The event was part of the Texas ANG’s annual “Air Day” to showcase and educate their civilian leaders on the organization’s state and federal capabilities.
“We are an integral part of all of the operations the U.S. military does all over the world,” said Maj. Gen. Kenneth W. Wisian, Deputy Adjutant General for Air and Commander of the Texas Air National Guard. “Texans are flying combat missions day in and day out.”
During the event, the attendees were able to interact with Texas ANG’s leadership as well as Citizen-Airmen assigned to their three air wings, which are located in Fort Worth, Houston and San Antonio.
The mission of the Fort Worth-based 136th Airlift Wing is to provide tactical air support, via the C-130 Hercules aircraft, at home and abroad. The unit currently has personnel and aircraft deployed overseas.
The 147th Reconnaissance Wing, based in Houston, operates the MQ-1 Predator remotely piloted aircraft to provide critical support for overseas contingency operations.
Additionally, the 149th Fighter Wing’s primary federal mission is to train combat-ready pilots – active duty, Guard and Reserve – to employ the F-16 Fighting Falcon. Attendees had the opportunity to view the F-16 up-close and view them take off for a training mission.
When activated by the Governor of Texas, the Air Wings have the ability to assist state and local officials respond to disaster relief and humanitarian aid missions with medical and other logistical support.

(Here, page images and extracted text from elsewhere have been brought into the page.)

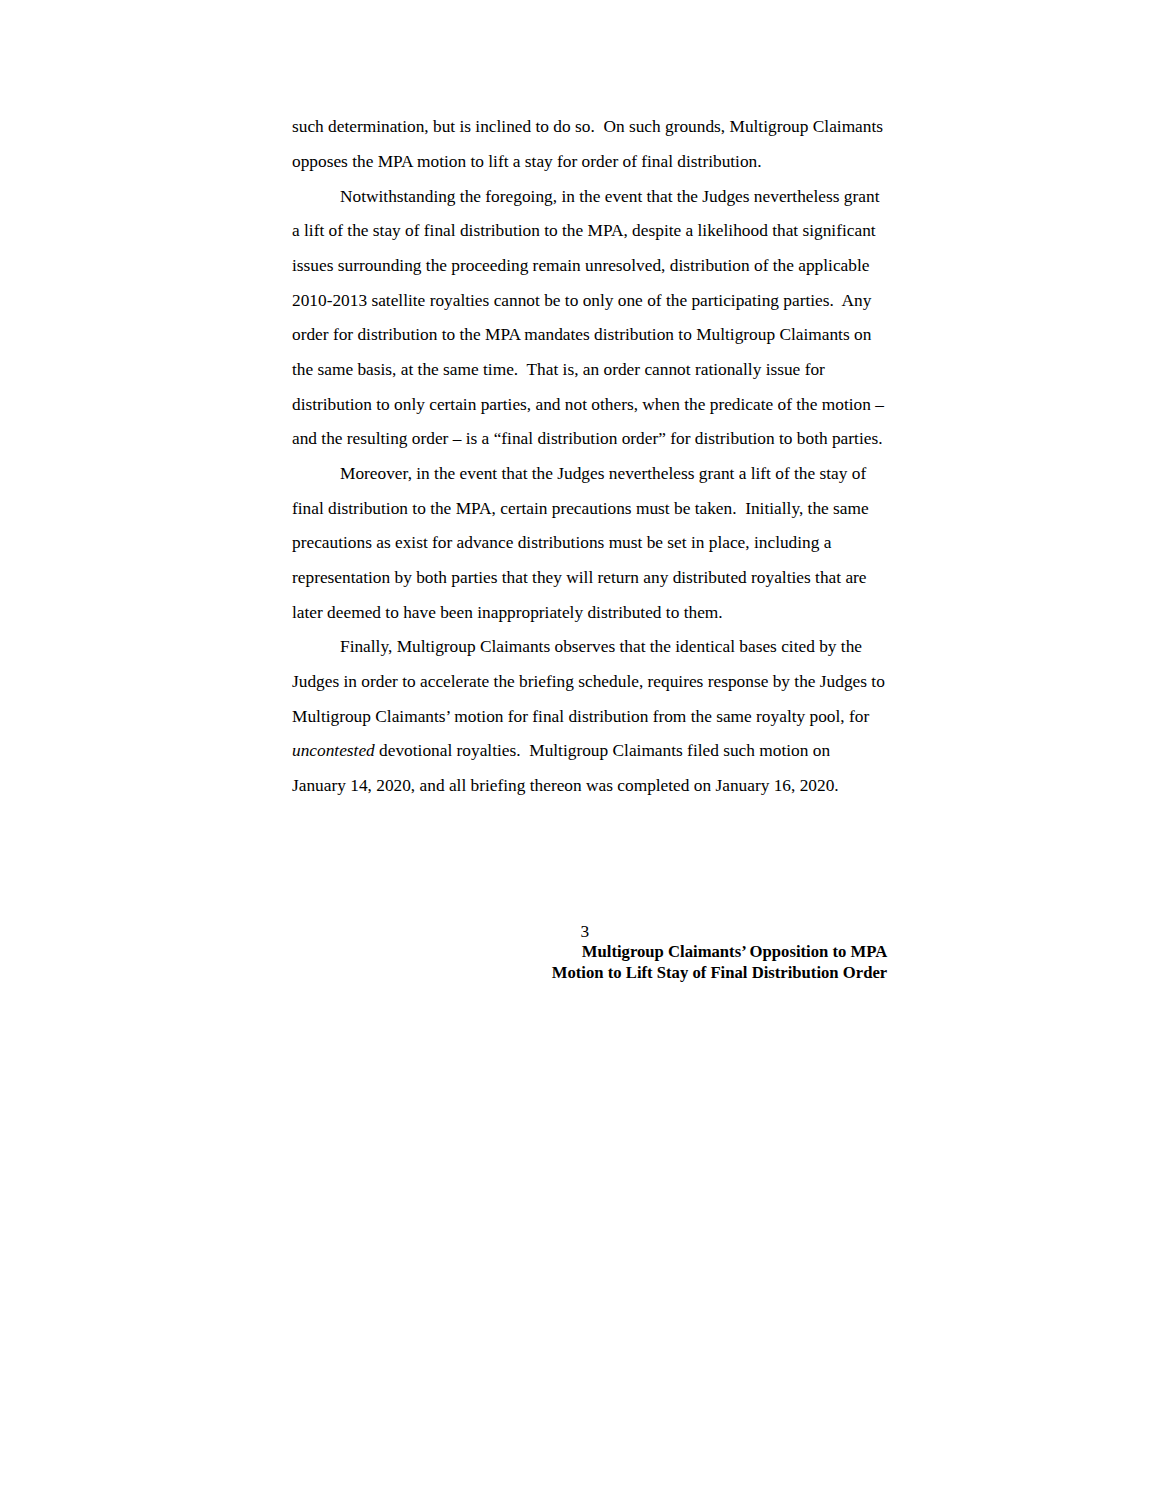such determination, but is inclined to do so. On such grounds, Multigroup Claimants opposes the MPA motion to lift a stay for order of final distribution.
Notwithstanding the foregoing, in the event that the Judges nevertheless grant a lift of the stay of final distribution to the MPA, despite a likelihood that significant issues surrounding the proceeding remain unresolved, distribution of the applicable 2010-2013 satellite royalties cannot be to only one of the participating parties. Any order for distribution to the MPA mandates distribution to Multigroup Claimants on the same basis, at the same time. That is, an order cannot rationally issue for distribution to only certain parties, and not others, when the predicate of the motion – and the resulting order – is a “final distribution order” for distribution to both parties.
Moreover, in the event that the Judges nevertheless grant a lift of the stay of final distribution to the MPA, certain precautions must be taken. Initially, the same precautions as exist for advance distributions must be set in place, including a representation by both parties that they will return any distributed royalties that are later deemed to have been inappropriately distributed to them.
Finally, Multigroup Claimants observes that the identical bases cited by the Judges in order to accelerate the briefing schedule, requires response by the Judges to Multigroup Claimants’ motion for final distribution from the same royalty pool, for uncontested devotional royalties. Multigroup Claimants filed such motion on January 14, 2020, and all briefing thereon was completed on January 16, 2020.
3
Multigroup Claimants’ Opposition to MPA
Motion to Lift Stay of Final Distribution Order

Another mission of the Texas Air National Guard includes protecting cyberspace. Texas Airmen from the 273rd Information Operations Squadron, based in San Antonio, were on-hand to highlight their unique partnership with the U.S. Air Force and the National Security Agency to protect the nation’s digital infrastructure.
The Texas Air National Guard leaders also pointed out the unique value they bring to the nation’s defense.
“Why do we need the National Guard? Because of our combat force and our tremendous value to the tax payer,” Wisian said. “We do everything the (Air Force) Reserve does, but also accomplish state missions.”